Deciding which information to include in the Site Guide also proved to be a challenge. “Site guides are inherently restrictive in that certain facts, dates, and descriptions need to be presented,” explained Tzonou-Herbst. “Corinth, however, is a complex site in terms of its length of occupation and its geomorphology. There is Greek, Roman, and Medieval material all mixed together, and visitors can really get lost in space. I think it’s very important, then, that we have an updated map so people can go from monument to monument and get concise information without feeling overwhelmed.” One of the principle attractions of the Site Guide is that it makes this important site’s complexity so approachable. It does so in part by including two large foldout maps in a pocket in the back, one of the site and its features and one of the area surrounding the ancient city and the features located there.
Dr. Guy Sanders and Dr. Ioulia Tzonou-Herbst. Photo: Moira Lavelle.
After introductory sections on the history of Corinth and the excavations conducted by the American School, Ancient Corinth: Site Guide leads visitors through two different Site Tours. Covering the fenced area of the site, the first tour begins at the museum, moving on to cover monuments such as the Temple of Apollo, the Forum, and the Fountain of Peirene. The second allows visitors to explore the ancient monuments outside the archaeological park, including the Odeion, the Theater, and the Asklepieion, and then the various remains of ancient Corinth located within and outside the ancient Greek walls, including the Sanctuary of Demeter and Kore and the Lechaion Basilica. To design the routes of the tours, Sanders and Palinkas let the crowd determine the way. “Jen and I walked around the site and observed where the tour groups went,” explained Sanders. “We didn’t create new paths but instead followed a circuit that seemed to be logical for how visitors were moving around Corinth.” Visitors are given detailed instructions throughout the guide so that they can easily follow both tours themselves.
Ending the Ancient Corinth: Site Guide are a selection of plans, a glossary, a list of publications, an index, and the two foldout maps. An additional section guiding visitors through the Archaeological Museum of Ancient Corinth was initially planned for this edition, but during the publication process, the museum displays changed. “The museum guide was not included because the permanent exhibition changed, causing the information to be outdated and out of context,” said Tzonou-Herbst. “There is a plan to produce a museum guide, and for me, it is very important to have one, so that visitors can marry objects in the museum with what is outside.”

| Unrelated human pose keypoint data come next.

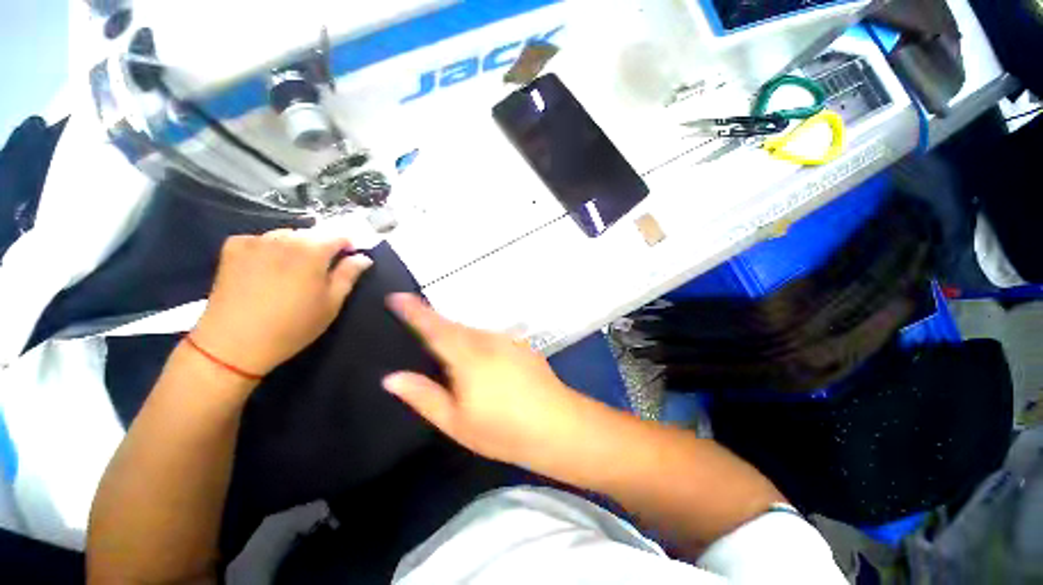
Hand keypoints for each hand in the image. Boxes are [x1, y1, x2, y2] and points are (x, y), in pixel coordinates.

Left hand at [192, 229, 372, 376]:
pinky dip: (268, 247)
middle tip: (322, 268)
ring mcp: (256, 241)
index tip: (350, 256)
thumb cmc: (293, 326)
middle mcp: (284, 239)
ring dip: (295, 246)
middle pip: (311, 234)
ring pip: (285, 235)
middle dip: (322, 246)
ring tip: (293, 268)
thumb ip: (348, 275)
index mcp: (312, 252)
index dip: (348, 245)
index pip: (337, 237)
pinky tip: (265, 265)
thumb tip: (363, 258)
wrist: (234, 343)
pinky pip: (259, 239)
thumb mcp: (331, 303)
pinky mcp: (233, 248)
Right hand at [384, 294, 594, 471]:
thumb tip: (392, 377)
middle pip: (454, 326)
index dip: (415, 311)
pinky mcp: (522, 345)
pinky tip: (481, 362)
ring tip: (448, 354)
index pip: (435, 327)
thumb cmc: (503, 429)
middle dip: (435, 325)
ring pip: (473, 331)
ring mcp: (508, 340)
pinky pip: (490, 337)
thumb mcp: (456, 422)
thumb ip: (424, 396)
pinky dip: (477, 343)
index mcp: (468, 356)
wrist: (558, 424)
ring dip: (457, 336)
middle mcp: (488, 339)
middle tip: (419, 329)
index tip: (397, 296)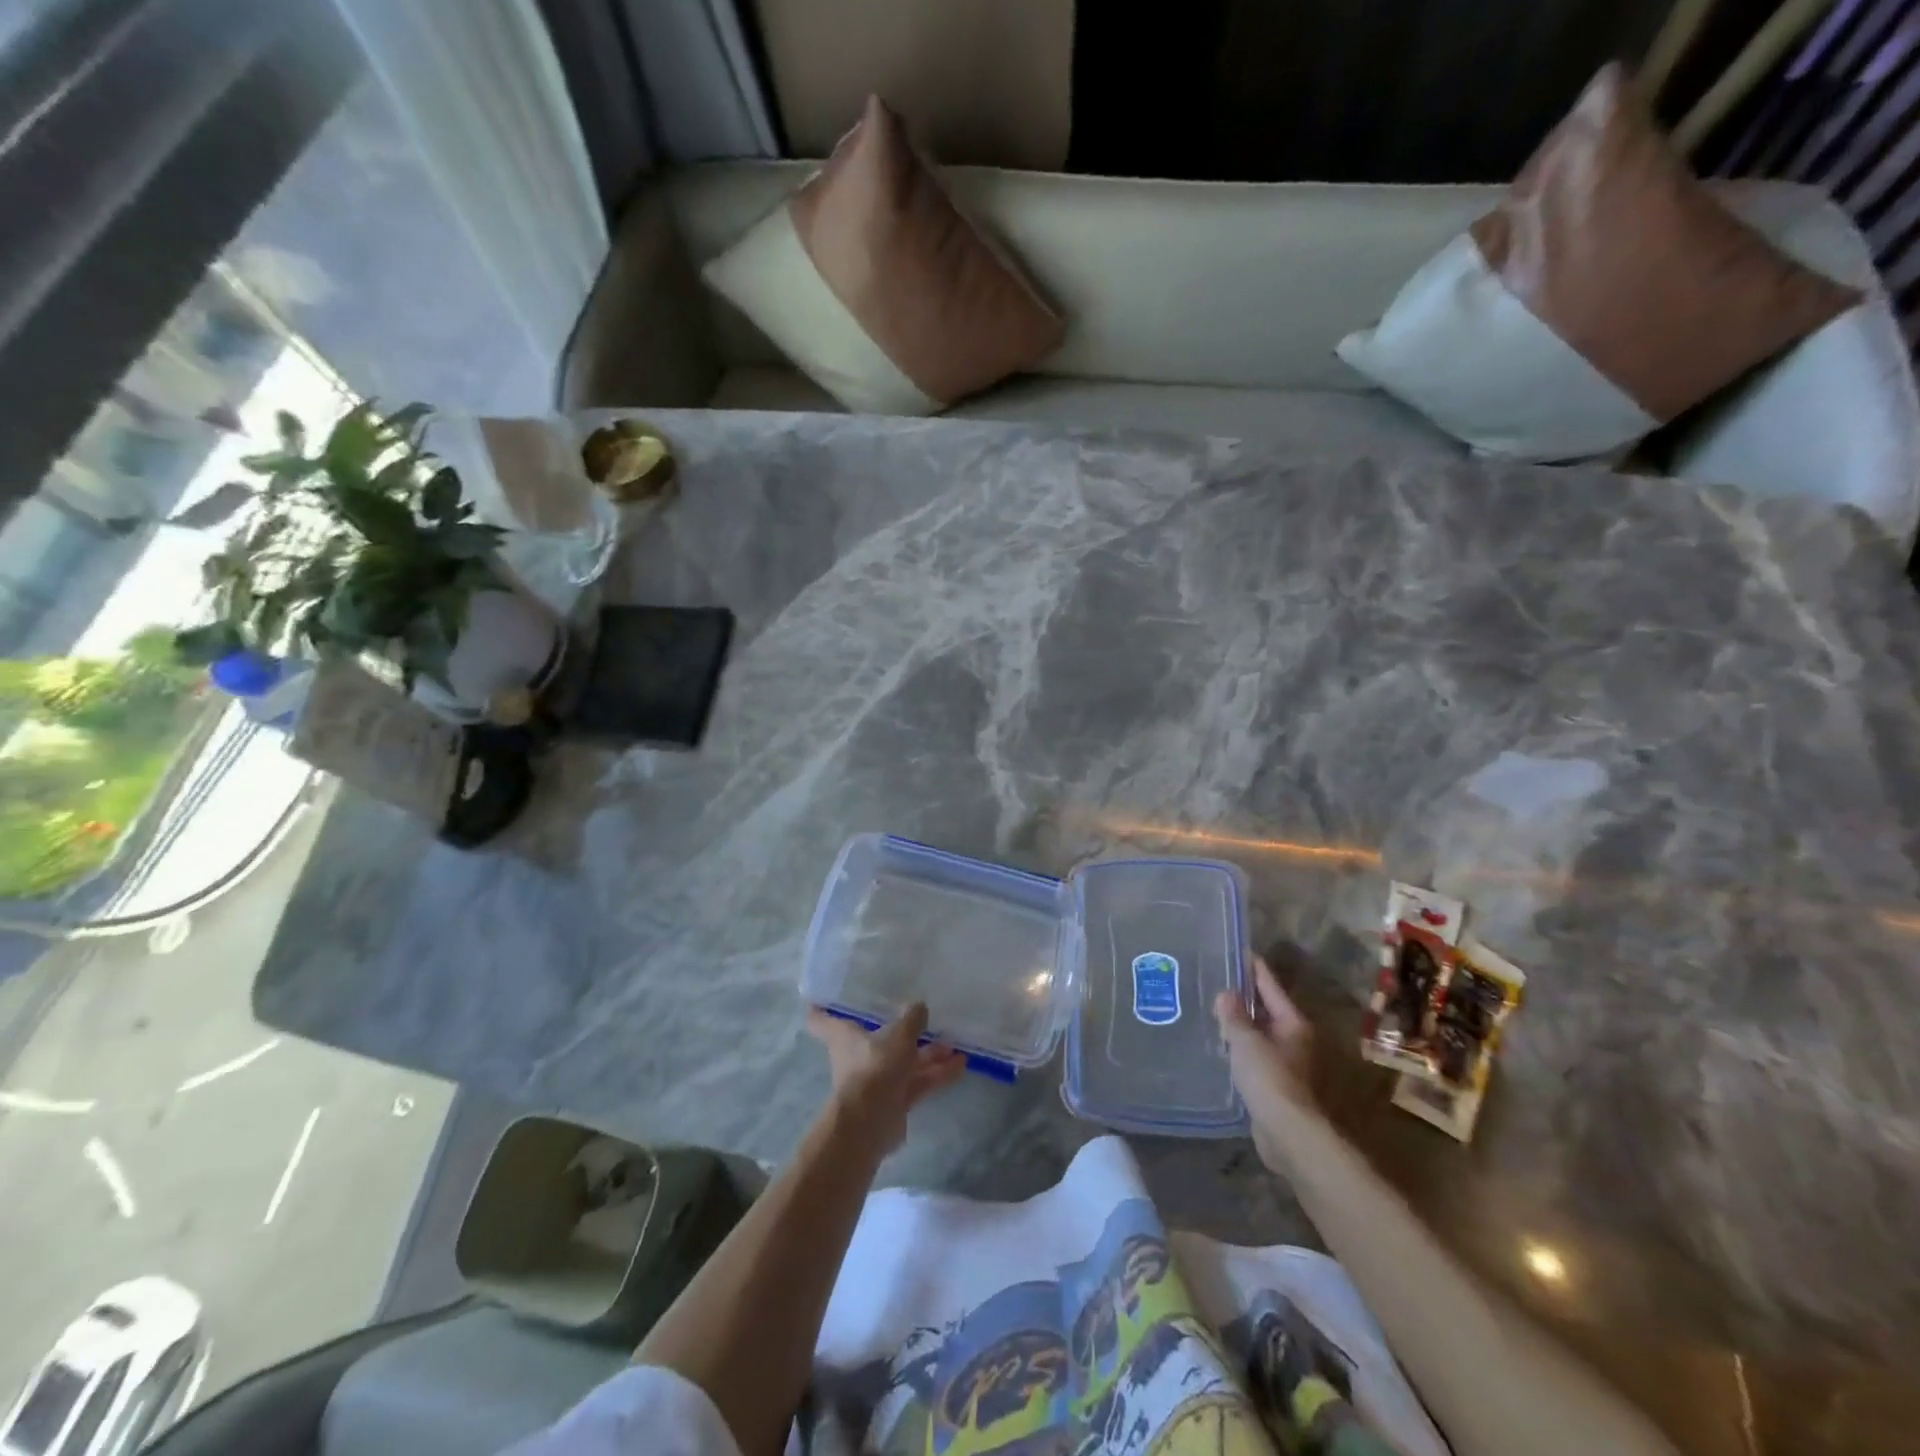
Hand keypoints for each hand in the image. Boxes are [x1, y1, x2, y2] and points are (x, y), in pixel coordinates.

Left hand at [806, 1003, 966, 1152]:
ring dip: (927, 1054)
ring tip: (954, 1044)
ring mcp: (877, 1081)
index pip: (823, 1020)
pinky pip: (917, 1083)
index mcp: (845, 1037)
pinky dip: (936, 1075)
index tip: (820, 998)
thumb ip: (911, 1019)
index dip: (822, 1008)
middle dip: (902, 1032)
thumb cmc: (875, 1067)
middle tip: (923, 1019)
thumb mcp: (898, 1035)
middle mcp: (858, 1057)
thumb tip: (918, 1006)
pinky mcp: (894, 1102)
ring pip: (903, 1062)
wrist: (872, 1122)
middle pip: (877, 1040)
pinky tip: (961, 1066)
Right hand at [1215, 956, 1317, 1162]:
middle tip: (1217, 980)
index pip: (1270, 986)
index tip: (1239, 952)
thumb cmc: (1269, 1078)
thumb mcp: (1246, 1041)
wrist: (1287, 1132)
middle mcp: (1294, 1039)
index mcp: (1292, 1023)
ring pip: (1260, 1033)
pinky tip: (1221, 1044)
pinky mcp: (1275, 1083)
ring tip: (1213, 1010)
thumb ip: (1234, 1016)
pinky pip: (1254, 1054)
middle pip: (1267, 1009)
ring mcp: (1286, 1062)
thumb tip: (1226, 994)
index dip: (1254, 968)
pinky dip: (1240, 1046)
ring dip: (1241, 1024)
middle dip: (1244, 996)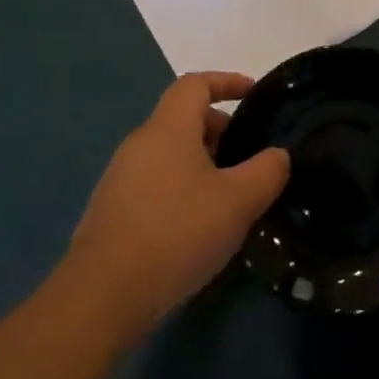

Neolithic and Early Helladic pottery from Corinth.
Once the English text was complete, the Site Guide was translated to Modern Greek by Maria Michalarou and edited by Tzonou-Herbst. “There is always difficulty when you translate from one language to another,” explained Tzonou-Herbst. “However, in this case, I didn’t think anyone would have the English and Greek side-by-side, but, rather, they would just use them as individual books, so I pushed for a more free-flowing Greek translation.” With this intention, Tzonou-Herbst expressed her hope that the publication’s availability in Modern Greek would make it even more accessible to the local Greek community in Ancient Corinth. “I have had teachers approach me asking for articles to hand out to their students. Previously this included a very limited amount of publications in Greek. However, now with the Site Guide, hopefully local students educated about Ancient Corinth in high school will learn to love the area and, in their future life, grow an appreciation for archaeology and preserving Greece’s identity.”